Data records
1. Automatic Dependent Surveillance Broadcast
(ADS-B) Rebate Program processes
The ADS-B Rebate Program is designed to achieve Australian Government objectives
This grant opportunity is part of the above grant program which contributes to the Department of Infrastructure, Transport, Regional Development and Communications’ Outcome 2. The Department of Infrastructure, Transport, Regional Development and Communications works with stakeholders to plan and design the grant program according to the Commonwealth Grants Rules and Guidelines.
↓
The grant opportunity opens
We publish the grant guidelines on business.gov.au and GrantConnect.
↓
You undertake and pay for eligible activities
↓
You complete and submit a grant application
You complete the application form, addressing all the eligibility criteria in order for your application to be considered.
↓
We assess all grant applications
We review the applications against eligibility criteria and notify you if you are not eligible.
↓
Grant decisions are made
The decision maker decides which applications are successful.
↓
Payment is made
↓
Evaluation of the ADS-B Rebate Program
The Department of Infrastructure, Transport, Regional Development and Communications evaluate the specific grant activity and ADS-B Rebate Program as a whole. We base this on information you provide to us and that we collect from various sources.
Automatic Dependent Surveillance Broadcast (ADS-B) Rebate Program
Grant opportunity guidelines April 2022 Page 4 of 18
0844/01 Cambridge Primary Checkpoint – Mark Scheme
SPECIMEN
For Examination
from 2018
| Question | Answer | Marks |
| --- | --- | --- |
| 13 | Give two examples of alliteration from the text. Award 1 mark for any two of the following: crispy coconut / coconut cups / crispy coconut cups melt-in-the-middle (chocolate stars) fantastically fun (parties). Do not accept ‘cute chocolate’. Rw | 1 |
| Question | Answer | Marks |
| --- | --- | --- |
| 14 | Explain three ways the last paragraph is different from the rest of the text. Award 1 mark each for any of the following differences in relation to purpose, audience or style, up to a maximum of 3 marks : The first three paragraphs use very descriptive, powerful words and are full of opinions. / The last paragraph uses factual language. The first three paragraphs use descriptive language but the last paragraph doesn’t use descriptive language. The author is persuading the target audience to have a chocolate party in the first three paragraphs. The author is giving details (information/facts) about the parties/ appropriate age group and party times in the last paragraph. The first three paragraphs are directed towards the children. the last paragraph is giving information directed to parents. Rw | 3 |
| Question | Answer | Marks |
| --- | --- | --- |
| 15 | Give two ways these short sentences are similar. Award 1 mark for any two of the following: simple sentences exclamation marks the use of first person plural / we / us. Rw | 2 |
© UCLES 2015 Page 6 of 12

• WORK TASK:
Print every record above exactly as it was given.

• FINAL ANSWER:
1. Automatic Dependent Surveillance Broadcast
(ADS-B) Rebate Program processes
The ADS-B Rebate Program is designed to achieve Australian Government objectives
This grant opportunity is part of the above grant program which contributes to the Department of Infrastructure, Transport, Regional Development and Communications’ Outcome 2. The Department of Infrastructure, Transport, Regional Development and Communications works with stakeholders to plan and design the grant program according to the Commonwealth Grants Rules and Guidelines.
↓
The grant opportunity opens
We publish the grant guidelines on business.gov.au and GrantConnect.
↓
You undertake and pay for eligible activities
↓
You complete and submit a grant application
You complete the application form, addressing all the eligibility criteria in order for your application to be considered.
↓
We assess all grant applications
We review the applications against eligibility criteria and notify you if you are not eligible.
↓
Grant decisions are made
The decision maker decides which applications are successful.
↓
Payment is made
↓
Evaluation of the ADS-B Rebate Program
The Department of Infrastructure, Transport, Regional Development and Communications evaluate the specific grant activity and ADS-B Rebate Program as a whole. We base this on information you provide to us and that we collect from various sources.
Automatic Dependent Surveillance Broadcast (ADS-B) Rebate Program
Grant opportunity guidelines April 2022 Page 4 of 18
0844/01 Cambridge Primary Checkpoint – Mark Scheme
SPECIMEN
For Examination
from 2018
| Question | Answer | Marks |
| --- | --- | --- |
| 13 | Give two examples of alliteration from the text. Award 1 mark for any two of the following: crispy coconut / coconut cups / crispy coconut cups melt-in-the-middle (chocolate stars) fantastically fun (parties). Do not accept ‘cute chocolate’. Rw | 1 |
| Question | Answer | Marks |
| --- | --- | --- |
| 14 | Explain three ways the last paragraph is different from the rest of the text. Award 1 mark each for any of the following differences in relation to purpose, audience or style, up to a maximum of 3 marks : The first three paragraphs use very descriptive, powerful words and are full of opinions. / The last paragraph uses factual language. The first three paragraphs use descriptive language but the last paragraph doesn’t use descriptive language. The author is persuading the target audience to have a chocolate party in the first three paragraphs. The author is giving details (information/facts) about the parties/ appropriate age group and party times in the last paragraph. The first three paragraphs are directed towards the children. the last paragraph is giving information directed to parents. Rw | 3 |
| Question | Answer | Marks |
| --- | --- | --- |
| 15 | Give two ways these short sentences are similar. Award 1 mark for any two of the following: simple sentences exclamation marks the use of first person plural / we / us. Rw | 2 |
© UCLES 2015 Page 6 of 12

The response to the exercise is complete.